Евгений Ланн: «Едва ли у него [Диккенса] было даже общее представление о том, что такое писатель, — в лучшем случае ему припоминались хорошо знакомые немногочисленные образцы XVIII века — Филдинг (1707–1754), Смоллетт (1721–1771), Голдсмит (1728–1774), Стерн (1713–1768). Трудно думать, чтобы он рассчитывал равняться по ним и тем менее по новеллистам, близким ему хронологически, частью современным, но слишком для него сложным, вроде Вальтера Скотта (1771–1832) или даже М. Эджуорт (1767–1849). Скорее примером ему служили далеко не столь значительные старшие современники, вроде того же Уайтхеда или Теодора Хука… или Дугласа Джеролда, очеркиста, драматурга, каламбуриста, с которым у Диккенса установились дружеские отношения, когда они вместе работали в ежемесячнике, редактором которого был Уайтхед. Диккенс приступил к „Пиквику“ с навыками и приемами очеркиста — ему, по-видимому, казалось, что достаточно соединить ряд очерков, и получится роман».

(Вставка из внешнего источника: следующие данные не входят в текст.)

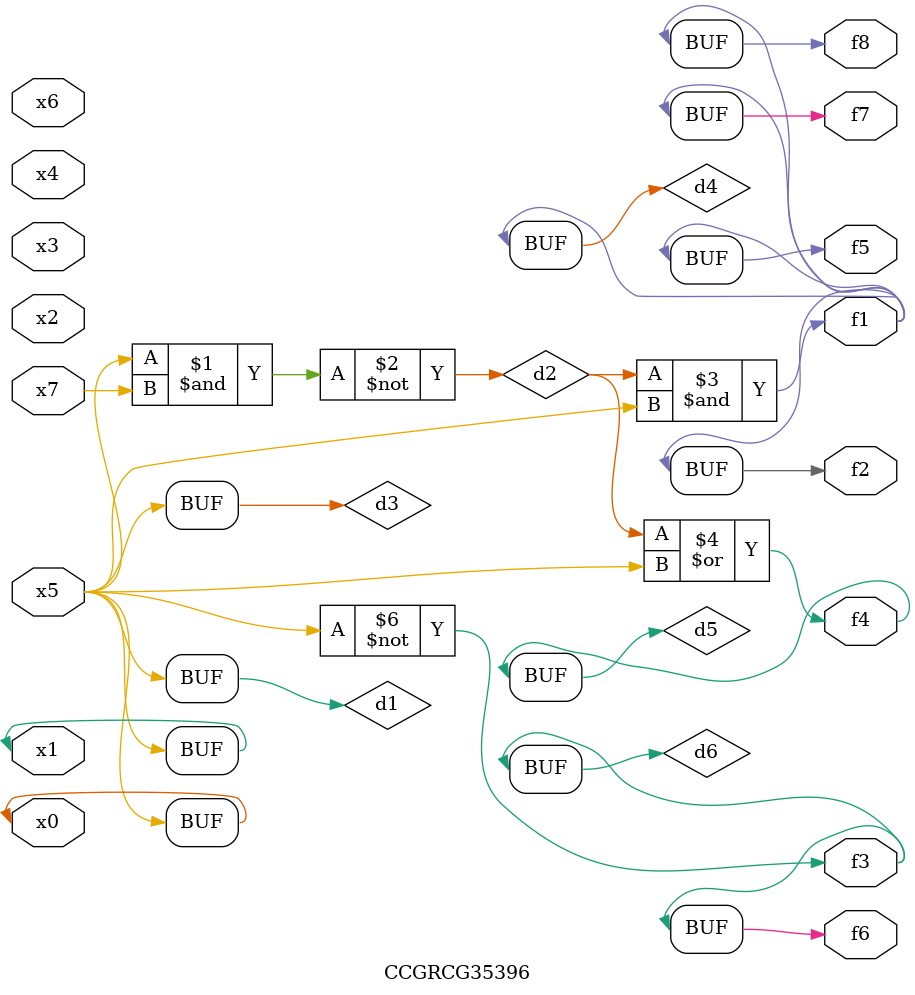
<source format=v>
module CCGRCG35396(
	input x0, x1, x2, x3, x4, x5, x6, x7,
	output f1, f2, f3, f4, f5, f6, f7, f8
);

	wire d1, d2, d3, d4, d5, d6;

	buf (d1, x0, x5);
	nand (d2, x5, x7);
	buf (d3, x0, x1);
	and (d4, d2, d3);
	or (d5, d2, d3);
	nor (d6, d1, d3);
	assign f1 = d4;
	assign f2 = d4;
	assign f3 = d6;
	assign f4 = d5;
	assign f5 = d4;
	assign f6 = d6;
	assign f7 = d4;
	assign f8 = d4;
endmodule

</source>
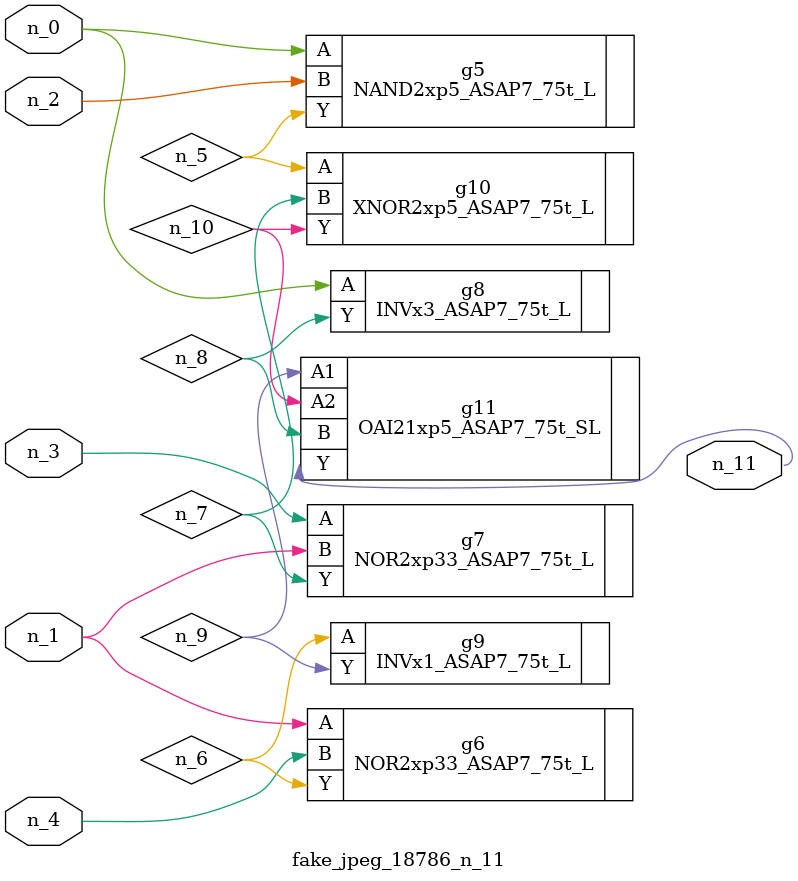
<source format=v>
module fake_jpeg_18786_n_11 (n_3, n_2, n_1, n_0, n_4, n_11);

input n_3;
input n_2;
input n_1;
input n_0;
input n_4;

output n_11;

wire n_10;
wire n_8;
wire n_9;
wire n_6;
wire n_5;
wire n_7;

NAND2xp5_ASAP7_75t_L g5 ( 
.A(n_0),
.B(n_2),
.Y(n_5)
);

NOR2xp33_ASAP7_75t_L g6 ( 
.A(n_1),
.B(n_4),
.Y(n_6)
);

NOR2xp33_ASAP7_75t_L g7 ( 
.A(n_3),
.B(n_1),
.Y(n_7)
);

INVx3_ASAP7_75t_L g8 ( 
.A(n_0),
.Y(n_8)
);

INVx1_ASAP7_75t_L g9 ( 
.A(n_6),
.Y(n_9)
);

OAI21xp5_ASAP7_75t_SL g11 ( 
.A1(n_9),
.A2(n_10),
.B(n_8),
.Y(n_11)
);

XNOR2xp5_ASAP7_75t_L g10 ( 
.A(n_5),
.B(n_7),
.Y(n_10)
);


endmodule
</source>
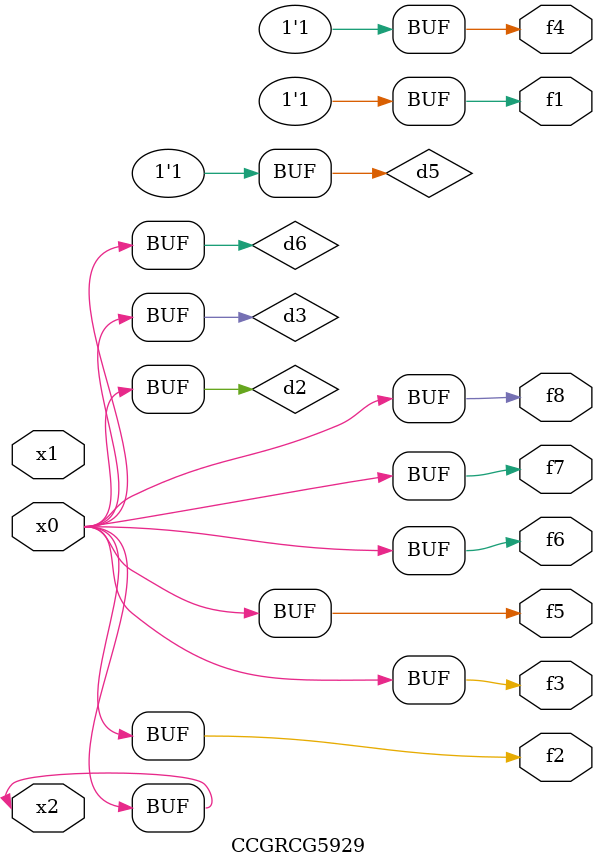
<source format=v>
module CCGRCG5929(
	input x0, x1, x2,
	output f1, f2, f3, f4, f5, f6, f7, f8
);

	wire d1, d2, d3, d4, d5, d6;

	xnor (d1, x2);
	buf (d2, x0, x2);
	and (d3, x0);
	xnor (d4, x1, x2);
	nand (d5, d1, d3);
	buf (d6, d2, d3);
	assign f1 = d5;
	assign f2 = d6;
	assign f3 = d6;
	assign f4 = d5;
	assign f5 = d6;
	assign f6 = d6;
	assign f7 = d6;
	assign f8 = d6;
endmodule

</source>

Пожалуйста, если вы не слишком уверены в своем терпении, не начинайте чтение (перечитывание) Диккенса с «Пиквикского клуба» — первая глава удушит вас непереносимой скукой. Поживее, но ненамного, станет дальше, когда Пиквик с тремя спутниками отправится путешествовать. Диккенс взял нарочито старомодный стиль — пародию на стиль XVIII века, — а потом втянулся да так и стал писать. «Солнце этот исполнительный слуга — едва только взошло и озарило утро тринадцатого мая тысяча восемьсот двадцать седьмого года, когда мистер Сэмюэл Пиквик наподобие другого солнца воспрянул ото сна, открыл окно в комнате и воззрился на мир, распростертый внизу. Госуэлл-стрит лежала у ног его, Госуэлл-стрит протянулась направо, Госуэлл-стрит простиралась налево, и противоположная сторона Госуэлл-стрит была перед ним. „Таковы, — размышлял мистер Пиквик, — и узкие горизонты мыслителей, которые довольствуются изучением того, что находится перед ними, и не заботятся о том, чтобы проникнуть вглубь вещей к скрытой там истине. Могу ли я удовольствоваться вечным созерцанием Госуэлл-стрит и не приложить усилий к тому, чтобы проникнуть в неведомые для меня области, которые ее со всех сторон окружают?“».